In a perfect world, societies would look into themselves and figure out the root of their problems rather than just patching up, but I don’t think very many societies are capable of that, and I also think that much of the great technology we have today comes from technological fixes. That is not to say that we should ignore the underlying issues, or that we should ignore the outcomes of them. I think that they should be managed and standards should be held for all upcoming technology in terms of cleanliness. While we are putting a bandage over our problems we should also look at the wound underneath in an attempt to fix that as well.

2 thoughts on “Technological Fix? or Technological TRICKS?”

  1. I agree that much of the great technology we have today comes from technological fixes, because any human society, with the resources to lead to improvement, strives for improvement and progress. The most important aspect of technological fixes, I think, is progress. However, it is quite weird to think about how these advancements, like you mentioned, are used as a “patch up.” Therefore, I also agree with your idea of managing and perhaps using government incentives for standards to make sure technological fixes in the future are not driven to be used as “patch ups.” Instead, just really innovative ideas brought to life that can improve what we have now and leave behind what is already too collapsed to spend time and money on.

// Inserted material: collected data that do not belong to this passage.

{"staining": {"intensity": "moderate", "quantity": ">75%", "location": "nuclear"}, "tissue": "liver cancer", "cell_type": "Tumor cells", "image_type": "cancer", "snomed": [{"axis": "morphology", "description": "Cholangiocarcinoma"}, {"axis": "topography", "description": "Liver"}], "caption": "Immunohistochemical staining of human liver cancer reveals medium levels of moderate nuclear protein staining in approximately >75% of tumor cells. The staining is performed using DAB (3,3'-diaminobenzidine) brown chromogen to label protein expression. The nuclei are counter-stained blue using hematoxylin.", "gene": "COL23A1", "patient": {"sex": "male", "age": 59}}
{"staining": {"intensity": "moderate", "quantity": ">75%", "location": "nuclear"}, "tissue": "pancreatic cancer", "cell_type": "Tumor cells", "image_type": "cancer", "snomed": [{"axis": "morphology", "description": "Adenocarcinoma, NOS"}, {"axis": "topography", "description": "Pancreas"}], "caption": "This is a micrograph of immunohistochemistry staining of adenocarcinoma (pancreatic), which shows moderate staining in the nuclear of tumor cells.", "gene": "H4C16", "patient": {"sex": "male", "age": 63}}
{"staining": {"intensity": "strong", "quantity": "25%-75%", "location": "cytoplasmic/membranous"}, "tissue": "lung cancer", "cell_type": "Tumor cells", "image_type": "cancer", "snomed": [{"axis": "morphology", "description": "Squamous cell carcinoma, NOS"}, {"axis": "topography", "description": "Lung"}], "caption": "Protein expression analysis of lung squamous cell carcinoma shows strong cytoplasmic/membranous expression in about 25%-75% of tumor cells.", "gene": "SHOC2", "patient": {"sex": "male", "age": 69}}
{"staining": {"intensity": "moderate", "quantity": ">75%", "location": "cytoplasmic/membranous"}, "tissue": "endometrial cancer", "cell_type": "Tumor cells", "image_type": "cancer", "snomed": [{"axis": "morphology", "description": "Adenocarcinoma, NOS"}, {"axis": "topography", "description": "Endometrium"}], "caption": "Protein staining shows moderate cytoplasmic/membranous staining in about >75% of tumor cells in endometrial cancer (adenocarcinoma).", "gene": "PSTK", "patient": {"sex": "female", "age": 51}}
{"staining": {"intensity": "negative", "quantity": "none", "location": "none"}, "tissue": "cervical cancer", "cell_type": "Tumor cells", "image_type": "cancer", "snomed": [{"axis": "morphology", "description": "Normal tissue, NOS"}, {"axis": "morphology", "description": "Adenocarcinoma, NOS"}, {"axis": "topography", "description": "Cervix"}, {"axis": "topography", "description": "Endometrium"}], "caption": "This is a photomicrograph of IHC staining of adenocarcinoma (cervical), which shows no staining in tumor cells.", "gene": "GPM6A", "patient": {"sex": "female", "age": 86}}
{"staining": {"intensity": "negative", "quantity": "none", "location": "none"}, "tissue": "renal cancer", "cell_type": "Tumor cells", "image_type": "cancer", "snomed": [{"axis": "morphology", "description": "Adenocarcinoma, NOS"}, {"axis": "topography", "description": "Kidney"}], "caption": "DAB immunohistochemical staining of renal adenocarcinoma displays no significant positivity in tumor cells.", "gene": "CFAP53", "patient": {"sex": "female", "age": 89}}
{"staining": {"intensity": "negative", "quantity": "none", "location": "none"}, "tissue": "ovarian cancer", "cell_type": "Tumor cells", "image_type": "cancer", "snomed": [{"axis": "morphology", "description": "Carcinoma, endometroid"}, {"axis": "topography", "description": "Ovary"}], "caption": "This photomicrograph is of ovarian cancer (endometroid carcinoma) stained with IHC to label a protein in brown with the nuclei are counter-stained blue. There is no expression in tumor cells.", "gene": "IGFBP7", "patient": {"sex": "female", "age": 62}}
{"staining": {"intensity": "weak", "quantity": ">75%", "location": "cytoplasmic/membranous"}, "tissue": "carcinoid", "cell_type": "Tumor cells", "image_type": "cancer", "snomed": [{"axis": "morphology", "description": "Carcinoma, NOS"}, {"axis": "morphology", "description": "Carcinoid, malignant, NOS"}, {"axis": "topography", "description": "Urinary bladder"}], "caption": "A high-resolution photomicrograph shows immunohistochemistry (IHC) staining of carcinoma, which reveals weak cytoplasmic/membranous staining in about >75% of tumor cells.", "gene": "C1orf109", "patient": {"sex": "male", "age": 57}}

  2. the part of your post that stood out to me the most was when you mentioned that you believe that most societies don’t have the capability to actually delve into their social problems and fix those instead of just trying to patch them up with these technological issues, both of which I really agree with. I also agree with what you said about managing and upholding standards for these technological fixes, but I’m curious if you think that we should keep pursuing these “patch-ups” or if we should just be exploring technology while attempting to fix these deeper-rooted issues, without trying to use temporary tech fixes.